Amigas, tenemos que pedirnos perdón
¿Cuántas veces hemos escuchado que las peores con las mujeres somos las propias mujeres? Diría que demasiadas, pero lamentablemente, hay algo de cierto en ese mantra. Nos criticamos por nuestro aspecto físico, nos consentimos muchísimos menos fallos que a los hombres y repetimos ese cuento de que 'algo habrá hecho'. Pero las mujeres no somos enemigas por naturaleza, sino que se nos ha educado para que compitamos de manera implacable entre nosotras.
Se habla de que no existen mujeres machistas, sino mujeres que colaboran -y casi siempre de manera involuntaria- con el machismo, porque ellas nunca se beneficiarán de un sistema patriarcal. Desde pequeñas estamos sometidas a un bombardeo constante de mensajes sobre lo que es ser mujer y sobre lo que se espera de nosotras. Interiorizamos y aceptamos nuestro mandato de género y lo primero que nos preocupa es encajar. No es hasta el momento en el que desaprendemos lo aprendido y adquirimos una perspectiva de género, cuando nos damos cuenta de que hemos sido cómplices de la opresión. En palabras de Rosa Luxemburgo, quien no se mueve, no siente las cadenas.
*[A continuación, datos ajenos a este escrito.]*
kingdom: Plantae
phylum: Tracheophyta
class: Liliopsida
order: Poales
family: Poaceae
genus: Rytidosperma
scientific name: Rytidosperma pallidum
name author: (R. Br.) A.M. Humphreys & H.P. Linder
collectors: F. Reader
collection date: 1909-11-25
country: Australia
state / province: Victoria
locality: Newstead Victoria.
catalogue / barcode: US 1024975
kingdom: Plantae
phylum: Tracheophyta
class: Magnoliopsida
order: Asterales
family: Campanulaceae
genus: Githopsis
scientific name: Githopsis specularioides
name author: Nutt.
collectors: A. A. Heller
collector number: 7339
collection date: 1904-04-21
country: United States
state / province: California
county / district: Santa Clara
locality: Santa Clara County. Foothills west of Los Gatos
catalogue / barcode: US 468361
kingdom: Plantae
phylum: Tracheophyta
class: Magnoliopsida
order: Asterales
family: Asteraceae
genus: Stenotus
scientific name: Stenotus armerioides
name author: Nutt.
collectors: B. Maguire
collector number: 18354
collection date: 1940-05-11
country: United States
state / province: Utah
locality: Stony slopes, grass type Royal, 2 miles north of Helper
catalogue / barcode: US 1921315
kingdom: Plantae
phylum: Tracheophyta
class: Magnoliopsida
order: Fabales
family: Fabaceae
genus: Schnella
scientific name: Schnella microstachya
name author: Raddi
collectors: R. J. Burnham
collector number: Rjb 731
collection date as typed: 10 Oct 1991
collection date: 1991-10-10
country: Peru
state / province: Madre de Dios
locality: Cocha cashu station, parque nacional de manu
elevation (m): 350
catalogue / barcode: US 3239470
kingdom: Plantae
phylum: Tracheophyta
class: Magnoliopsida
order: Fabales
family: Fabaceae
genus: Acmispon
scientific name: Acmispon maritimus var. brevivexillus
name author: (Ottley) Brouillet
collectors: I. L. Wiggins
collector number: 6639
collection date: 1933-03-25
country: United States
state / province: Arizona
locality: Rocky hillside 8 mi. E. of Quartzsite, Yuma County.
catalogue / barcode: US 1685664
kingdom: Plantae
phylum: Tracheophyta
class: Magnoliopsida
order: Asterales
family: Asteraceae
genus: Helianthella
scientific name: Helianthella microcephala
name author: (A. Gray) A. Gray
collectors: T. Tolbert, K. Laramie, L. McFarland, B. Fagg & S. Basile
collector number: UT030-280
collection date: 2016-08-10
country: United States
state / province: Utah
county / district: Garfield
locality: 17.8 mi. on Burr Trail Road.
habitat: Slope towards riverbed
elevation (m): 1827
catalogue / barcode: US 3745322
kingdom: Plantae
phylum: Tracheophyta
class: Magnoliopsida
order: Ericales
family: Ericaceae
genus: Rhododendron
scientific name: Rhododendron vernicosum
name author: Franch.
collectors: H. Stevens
Es por ello que tenemos que pedirnos perdón y reconocernos como cómplices. Nos hemos boicoteado, empequeñecido y no nos hemos respetado. El sistema nos prefiere divididas e inofensivas, pero tenemos que desmontar esa confrontación misógina entre nosotras porque nos debilita como género.
Es cierto que todas las relaciones humanas son complejas y están influidas por dificultades derivadas de distintas jerarquías o circunstancias, pero si queremos cambiar el orden social hegemónico, no tenemos más alternativa que la sororidad. Marcela Lagarde la describe como “la alianza feminista entre mujeres para cambiar la vida y el mundo con un sentido justo y libertario”. Siguiendo su tesis, no se trata de querernos o de coincidir en nuestras opiniones, que también estaría bien, sino de acordar, sumar y crear vínculos sobre unos intereses comunes. Y en esto, amigas, la lista es larga. Hay violencias contra la mujer en dictaduras y democracias, en conflictos armados y en situaciones de paz. Hay violencia explícita y simbólica. Física, sexual y económica. Todas, en mayor o menor medida, sufrimos los efectos derivados de ser mujer.
El feminismo no puede entenderse sin sororidad, ni la sororidad sin feminismo. Buena prueba de ello han sido las últimas concentraciones en contra de la sentencia de La manada o la reivindicación feminista en el festival de cine de Cannes. La sororidad tiene que pasar a ser la norma, porque solo entonces, este mundo diseñado por y para los hombres empezará a ser un lugar más justo para todos.